| TEXT SHOWN |
----

AmeriCorps for Community Engagement and Education (ACEE)

1. “The Little Mouse, the Red Ripe Strawberry, and the Big Hungry Bear” by Don and Audrey Wood (1984)
This book is deceptively simple, and a joy to read aloud. Don and Audrey Wood have created a tale of suspense using very few words and their characteristically rich illustrations. There is a very satisfying resolution for everyone, including the narrator. Check out other classics from this author/illustrator team for lots of reading delight (“The Napping House,” “King Bidgood’s in the Bathtub,” “Piggies” and more).

2. “My Little Sister Ate One Hare” by Bill Grossman, illustrated by Kevin Hawkes (1998)
Children love this cumulative counting book of a little sister eating an amazing collection of animals. They are hooked from the opening lines, “My little sister ate one hare. We thought she’d throw up then and there….but she didn’t.” The catchy rhymes and surprise ending are sure to delight child and adult.

3. “Lilly’s Purple Plastic Purse” by Kevin Henkes (1996)
Lilly is the exuberant and lovable star of this story that all children (and parents) can relate to. Lilly loves school and her fabulous teacher Mr. Slinger, until he takes away her “Show and Tell” items so she will pay attention in class. We feel her anguish as she works through her feelings until all is right with Lilly’s world once again. Kevin Henkes has a knack for turning familiar experiences into great stories.

4. “Stick” by Steve Breen (2007)
Stick is a very independent young frog that goes on a flying adventure when he tries to nab a tiny mosquito and lands on a dragonfly instead. The wonderful illustrations tell the story from Stick’s vantage point flying high above the swamp, the city, the countryside and safely home again. The ending will also delight. Who hasn’t wondered what would happen if you swallowed a firefly?

----

| SUPPLIED MATERIAL |
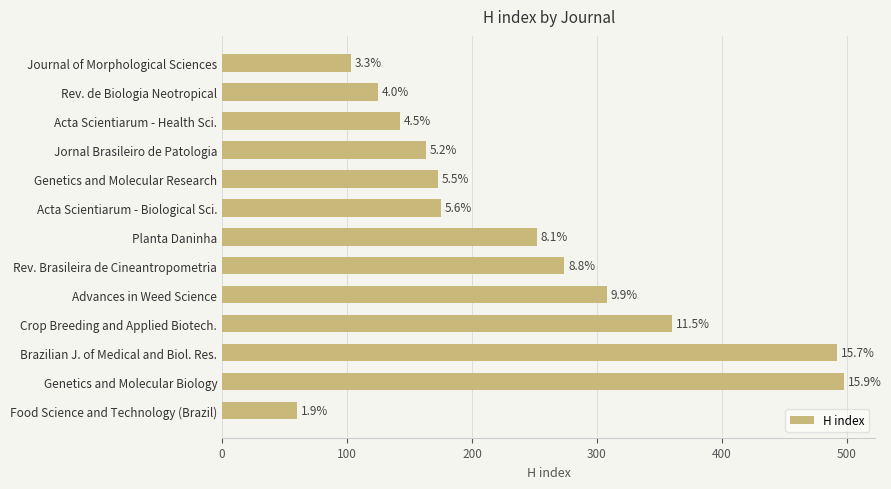

Are the bars horizontal?

Yes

----

| BRIEF |
Return the children's book recommendations from above word for word, in full.

| EXPECTED ANSWER |
AmeriCorps for Community Engagement and Education (ACEE)

1. “The Little Mouse, the Red Ripe Strawberry, and the Big Hungry Bear” by Don and Audrey Wood (1984)
This book is deceptively simple, and a joy to read aloud. Don and Audrey Wood have created a tale of suspense using very few words and their characteristically rich illustrations. There is a very satisfying resolution for everyone, including the narrator. Check out other classics from this author/illustrator team for lots of reading delight (“The Napping House,” “King Bidgood’s in the Bathtub,” “Piggies” and more).

2. “My Little Sister Ate One Hare” by Bill Grossman, illustrated by Kevin Hawkes (1998)
Children love this cumulative counting book of a little sister eating an amazing collection of animals. They are hooked from the opening lines, “My little sister ate one hare. We thought she’d throw up then and there….but she didn’t.” The catchy rhymes and surprise ending are sure to delight child and adult.

3. “Lilly’s Purple Plastic Purse” by Kevin Henkes (1996)
Lilly is the exuberant and lovable star of this story that all children (and parents) can relate to. Lilly loves school and her fabulous teacher Mr. Slinger, until he takes away her “Show and Tell” items so she will pay attention in class. We feel her anguish as she works through her feelings until all is right with Lilly’s world once again. Kevin Henkes has a knack for turning familiar experiences into great stories.

4. “Stick” by Steve Breen (2007)
Stick is a very independent young frog that goes on a flying adventure when he tries to nab a tiny mosquito and lands on a dragonfly instead. The wonderful illustrations tell the story from Stick’s vantage point flying high above the swamp, the city, the countryside and safely home again. The ending will also delight. Who hasn’t wondered what would happen if you swallowed a firefly?